Bugs in ERA5 Complete Reanalysis CDS Conversion Python Scripts

Tristan_Schuler · 9 January 2025 15:30

I have downloaded Complete ERA5 Reanalysis and tried working through the tutorials for determining geopotential and pressure levels on the ECMWF Site:

https://confluence.ecmwf.int/display/CKB/ERA5%3A+compute+pressure+and+geopotential+on+model+levels%2C+geopotential+height+and+geometric+height#heading-Pressureonmodellevels

My desired output is to generate a new ERA5 netcdf file with geopotential variables and interpolated to user-defined pressure levels (If I use the same pressure levels as ERA5 on pressure levels, will I end up with the exact same output, or are there differences in the calculations/interpolations?)
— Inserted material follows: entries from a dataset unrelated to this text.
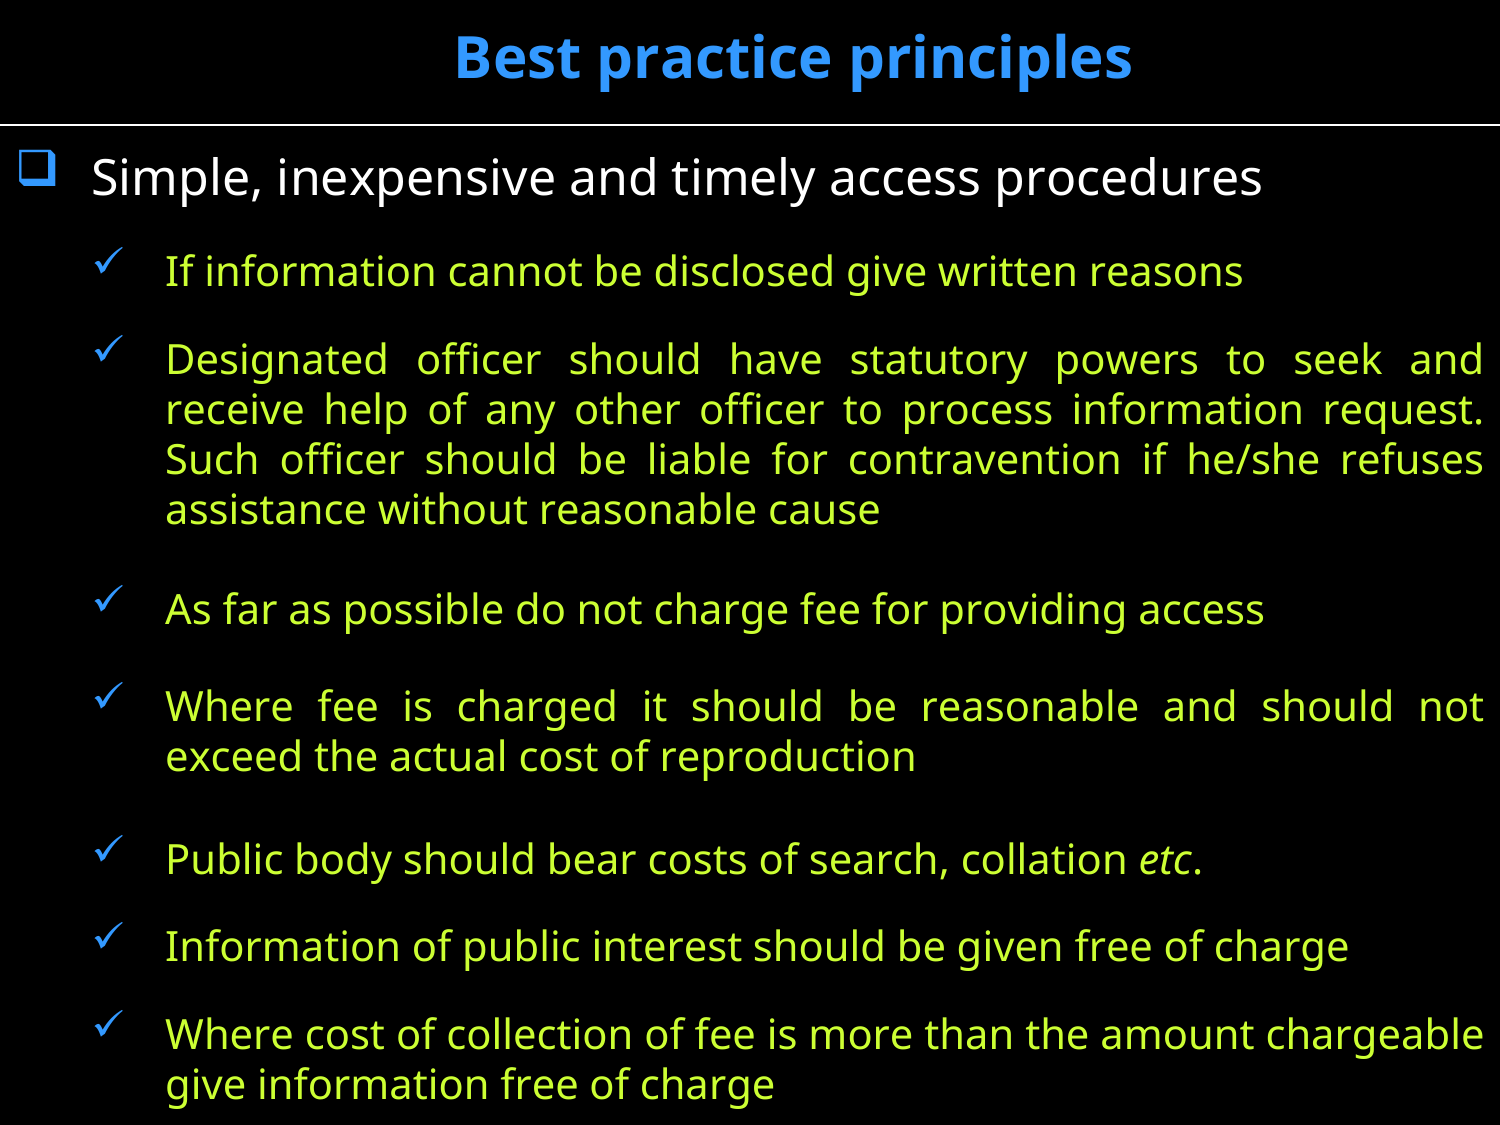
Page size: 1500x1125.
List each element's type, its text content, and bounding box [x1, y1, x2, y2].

text_box Public body should bear costs of search, collation etc. [0, 825, 1500, 891]
text_box Best practice principles [87, 12, 1500, 98]
text_box Information of public interest should be given free of charge [0, 912, 1500, 978]
text_box Where fee is charged it should be reasonable and should not exceed the actual cost of reproduction [0, 672, 1500, 788]
text_box As far as possible do not charge fee for providing access [0, 575, 1500, 641]
text_box Designated officer should have statutory powers to seek and receive help of any other officer to process information request. Such officer should be liable for contravention if he/she refuses assistance without reasonable cause [0, 324, 1500, 541]
text_box Where cost of collection of fee is more than the amount chargeable give information free of charge [0, 999, 1500, 1116]
text_box If information cannot be disclosed give written reasons [0, 237, 1500, 303]
text_box Simple, inexpensive and timely access procedures [0, 137, 1500, 213]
I believe to have found some bugs in the scripts.

In compute_geopotential_on_ml.py the output file loses the time dimension. This can be fixed by modifying the following code chunks:

for step in codes_index_get(idx, 'step'):
                codes_index_select(idx, 'step', step)
                if not values:
                    values = get_initial_values(idx, keep_sample=True)

                values['time'] = int(time)  # NEW LINE
                values['date'] = int(date)  # NEW LINE

for lev in sorted(values['levelist'], reverse=True):
        try:
            z_h, z_f = compute_z_level(idx, lev, values, z_h)
            # store the result (z_f) in a field and add to the output
            codes_set(values['sample'], 'level', lev)
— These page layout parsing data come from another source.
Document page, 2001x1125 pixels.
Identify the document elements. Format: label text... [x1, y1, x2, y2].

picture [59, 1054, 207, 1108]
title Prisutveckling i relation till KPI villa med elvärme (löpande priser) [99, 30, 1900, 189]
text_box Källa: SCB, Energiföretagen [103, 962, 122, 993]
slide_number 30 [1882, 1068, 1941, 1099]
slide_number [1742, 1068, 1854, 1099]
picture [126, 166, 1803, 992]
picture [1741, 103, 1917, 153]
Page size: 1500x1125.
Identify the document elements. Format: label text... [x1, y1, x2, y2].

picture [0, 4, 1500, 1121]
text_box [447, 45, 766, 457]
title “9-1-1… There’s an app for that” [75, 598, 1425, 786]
            codes_set(values['sample'], 'time', int(values['time']))  # NEW LINE
            codes_set(values['sample'], 'date', int(values['date']))  # NEW LINE

This adds the time dimension back in if multiple hours are selected within one day, however, results in a segmentation fault if I try to run the script on input data that has more than one day’s worth of data. I’m not sure what to do from here to fix the segmentation fault issue.
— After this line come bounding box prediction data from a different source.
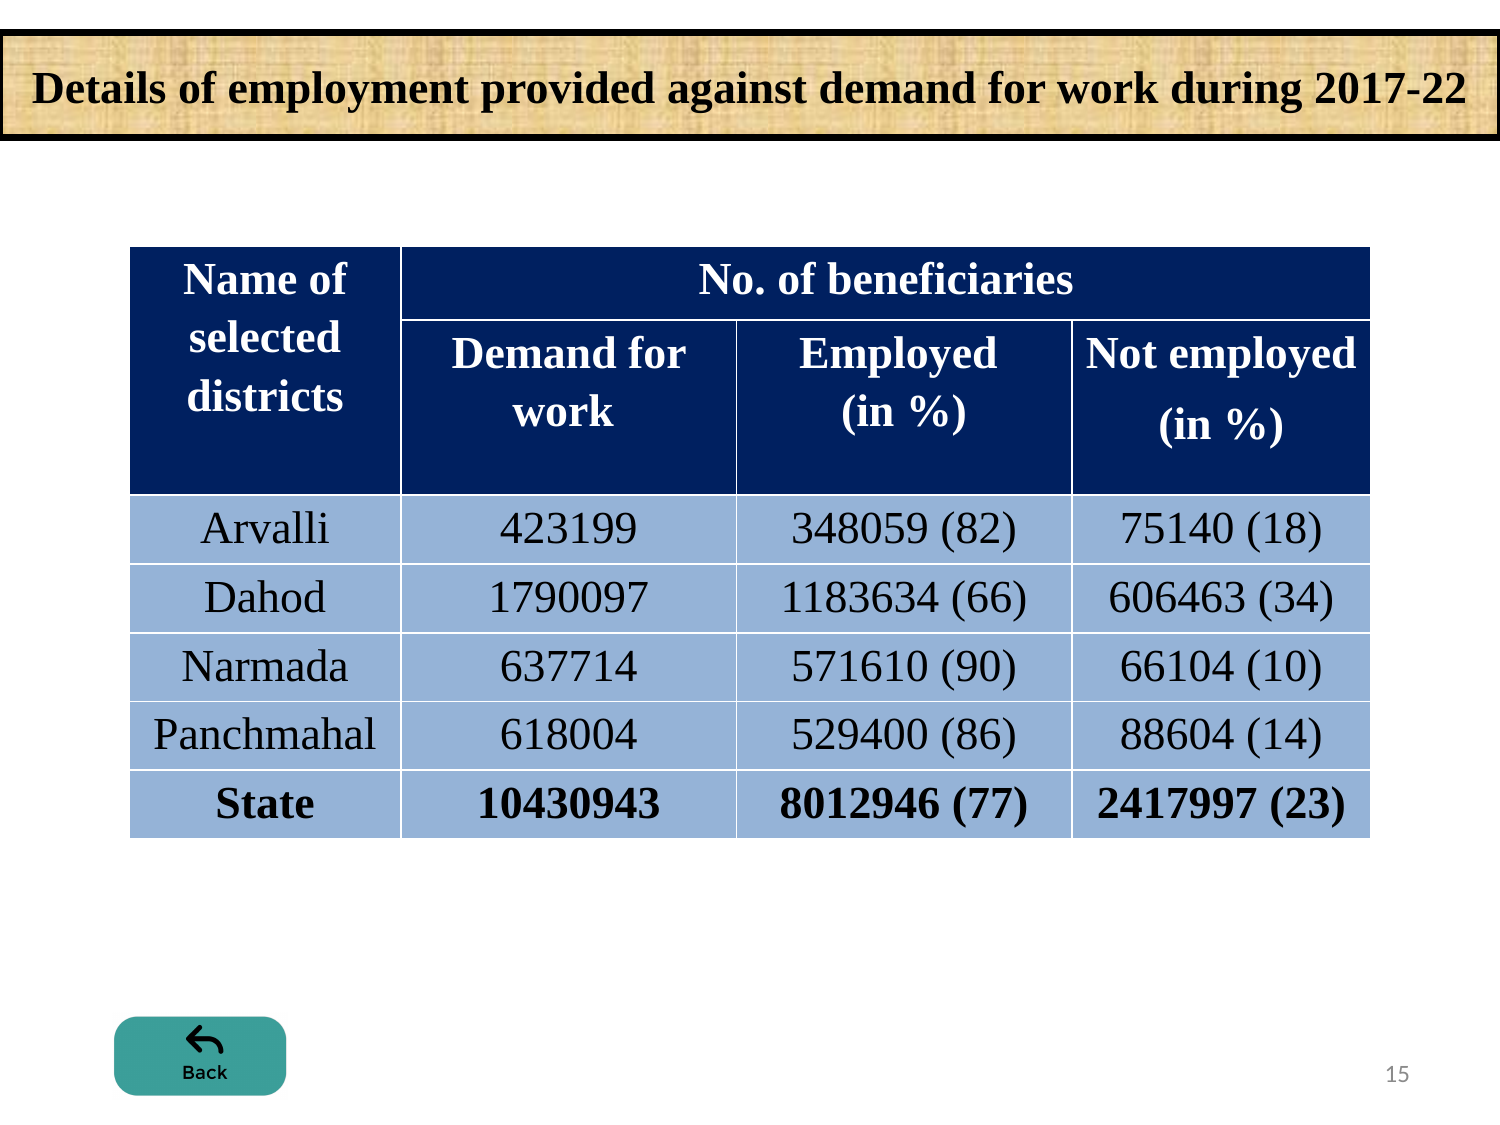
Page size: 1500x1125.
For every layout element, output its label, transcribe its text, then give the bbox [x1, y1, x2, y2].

title Details of employment provided against demand for work during 2017-22 [0, 32, 1500, 138]
table_cell 88604 (14) [1073, 702, 1370, 769]
table_cell 1790097 [402, 565, 736, 632]
table_cell 637714 [402, 634, 736, 701]
table_cell 423199 [402, 496, 736, 563]
picture [112, 1012, 288, 1101]
table_cell Panchmahal [130, 702, 400, 769]
table_header No. of beneficiaries [402, 247, 1370, 319]
table_cell 75140 (18) [1073, 496, 1370, 563]
table_cell 8012946 (77) [737, 771, 1071, 838]
table_cell 529400 (86) [737, 702, 1071, 769]
slide_number 15 [1074, 1042, 1425, 1103]
table_cell Demand for work [402, 321, 736, 494]
table_cell 2417997 (23) [1073, 771, 1370, 838]
table_cell Dahod [130, 565, 400, 632]
table_cell 1183634 (66) [737, 565, 1071, 632]
table_cell 606463 (34) [1073, 565, 1370, 632]
table_cell 571610 (90) [737, 634, 1071, 701]
table_cell Arvalli [130, 496, 400, 563]
table_cell State [130, 771, 400, 838]
table_cell 66104 (10) [1073, 634, 1370, 701]
table_cell 10430943 [402, 771, 736, 838]
table_cell 348059 (82) [737, 496, 1071, 563]
table_cell Narmada [130, 634, 400, 701]
table_cell Not employed (in %) [1073, 321, 1370, 494]
table_header Name of selected districts [130, 247, 400, 494]
table_cell Employed (in %) [737, 321, 1071, 494]
table_cell 618004 [402, 702, 736, 769]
There is a bug in the conversion_from_ml_to_pl.py as well. It works for single pressure levels, but not multiple pressure levels. I was able to fix it with this change:

def calculate_interpolated_pressure_field(data_var_on_ml, data_p_on_ml,plevs):
    nlevs = len(data_var_on_ml.hybrid)
    p_array = np.stack(data_p_on_ml, axis=2).flatten()
    # Flatten the data array to enable faster processing
    var_array = np.stack(data_var_on_ml, axis=2).flatten()
    no_grid_points =  int(len(var_array)/nlevs)
    interpolated_var = np.empty((len(plevs), no_grid_points))
    ds_shape = data_var_on_ml.shape
    nlats_values = data_var_on_ml.coords['latitude']
    nlons_values = data_var_on_ml.coords['longitude']
    nlats = len(nlats_values)
    nlons = len(nlons_values)

   # Iterate over the data, selecting one vertical profile at a time
    count = 0
    profile_count = 0
    interpolated_values=[]
    for point in range(no_grid_points):
        offset =  count*nlevs
        var_profile = var_array[offset:offset+nlevs]
        p_profile = p_array[offset:offset+nlevs]
        interpolated_values.append(vertical_interpolate(p_profile, var_profile, plevs))
        profile_count += len(p_profile)
        count = count + 1
    interpolated_field=np.asarray(interpolated_values).reshape(len(plevs),nlats,nlons)
    return interpolated_field

Tristan_Schuler · 16 January 2025 13:58

As an update, my fix of the bug for compute_geopotential_on_ml.py on multiple levels seems to be working well, and lines up well when compared with hourly pressure level data for the same data region.

conversion_from_ml_to_pl.py is not giving good results, and is extremely slow. Instead, I have been using the CDO command line interface. Specifically the ml2pl and ml2hl functions. lines up well when compared with hourly pressure level data for the same data region.